Problem to work on » Swap "roll" for "tilt" in the entries from the line containing "pose: elev=206.2 azim=181.4" through the end of the entries, changing nothing else, and write those lines out without the pictures.

»»

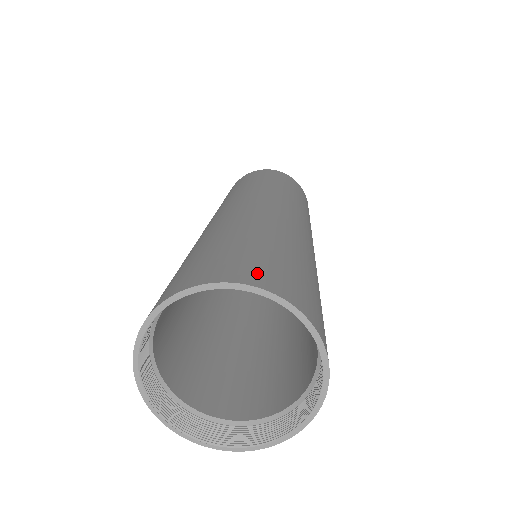
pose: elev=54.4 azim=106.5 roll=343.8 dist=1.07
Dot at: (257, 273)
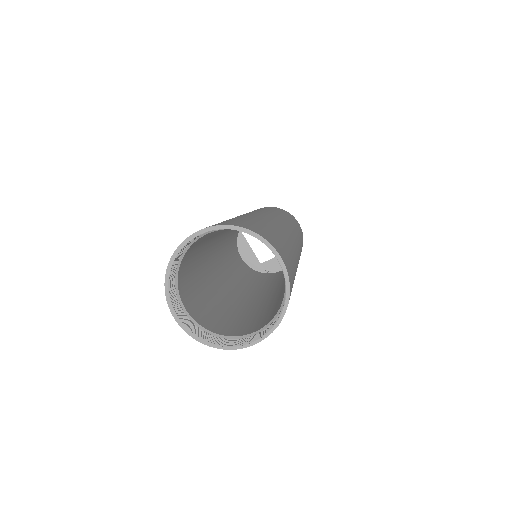
Dot at: occluded
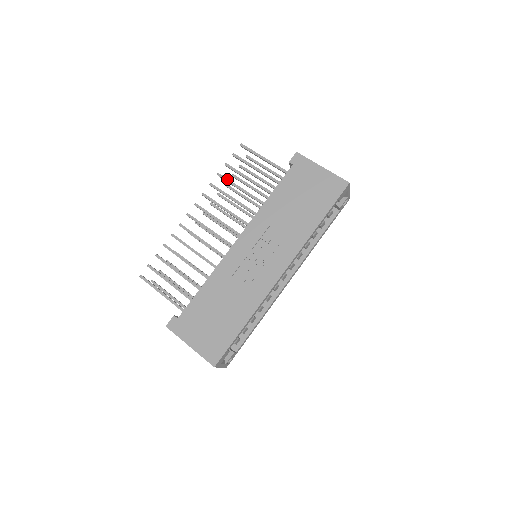
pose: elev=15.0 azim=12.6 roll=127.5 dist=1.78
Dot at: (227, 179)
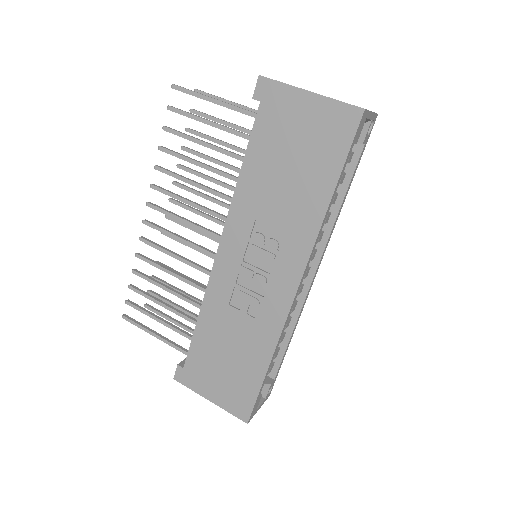
Dot at: (174, 153)
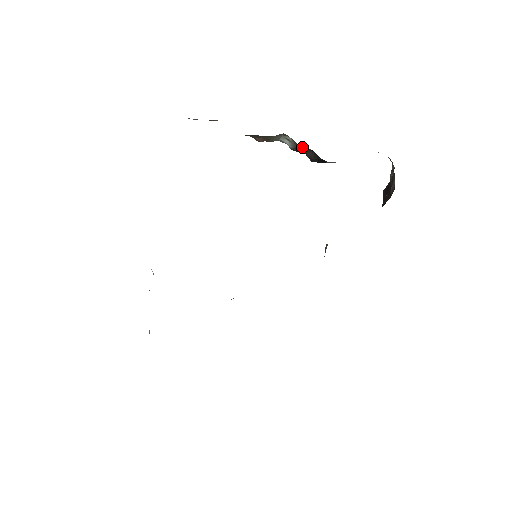
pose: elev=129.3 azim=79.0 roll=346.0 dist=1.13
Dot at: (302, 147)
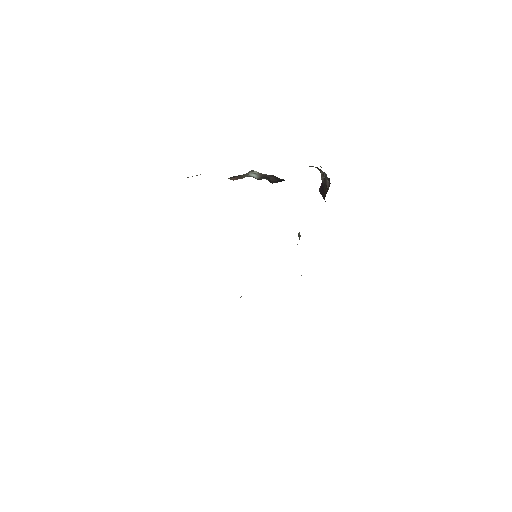
Dot at: (266, 175)
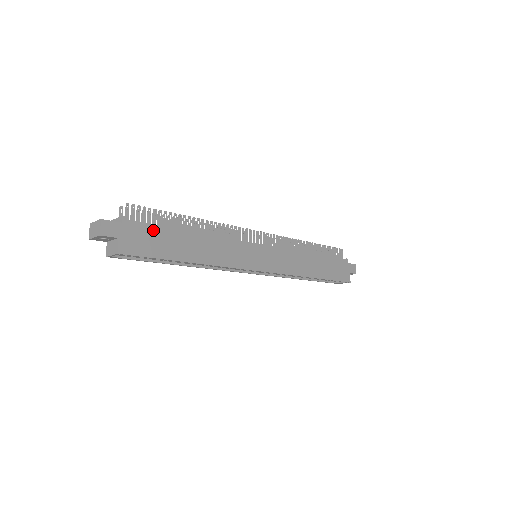
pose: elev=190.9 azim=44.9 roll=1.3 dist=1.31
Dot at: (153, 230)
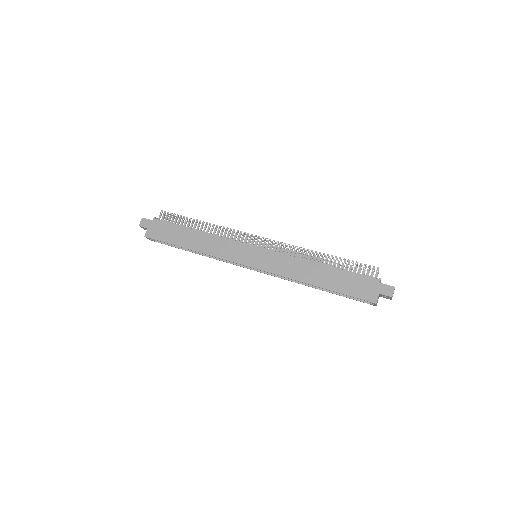
Dot at: (169, 226)
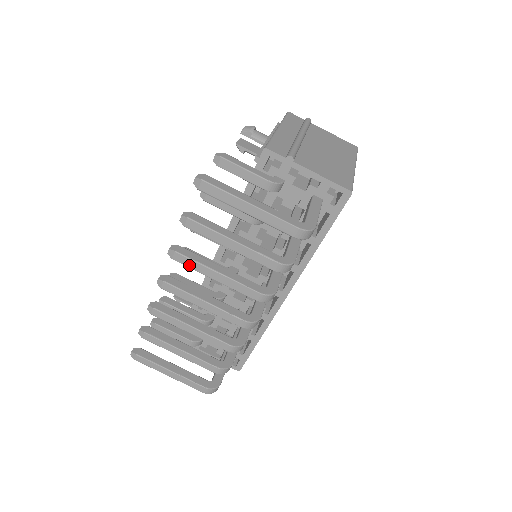
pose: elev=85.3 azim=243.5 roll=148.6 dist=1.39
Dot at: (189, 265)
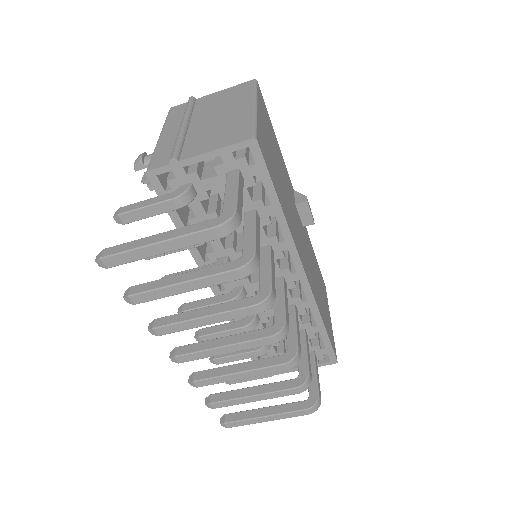
Dot at: (175, 330)
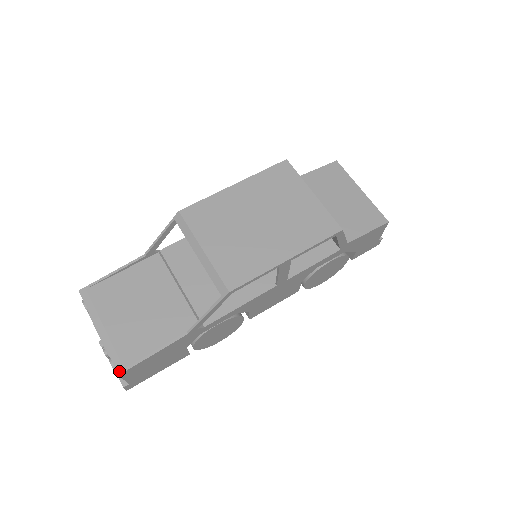
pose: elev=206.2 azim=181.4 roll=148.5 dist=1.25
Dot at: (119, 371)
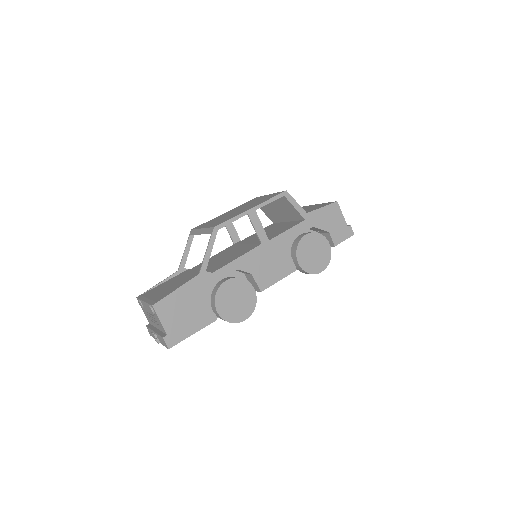
Dot at: (153, 304)
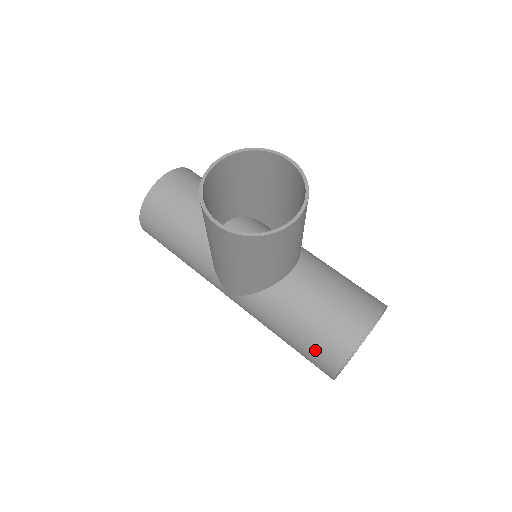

««

Solution for this task »
pose: elev=206.2 azim=181.4 tilt=148.5 dist=1.25
Dot at: (119, 371)
Dot at: (153, 304)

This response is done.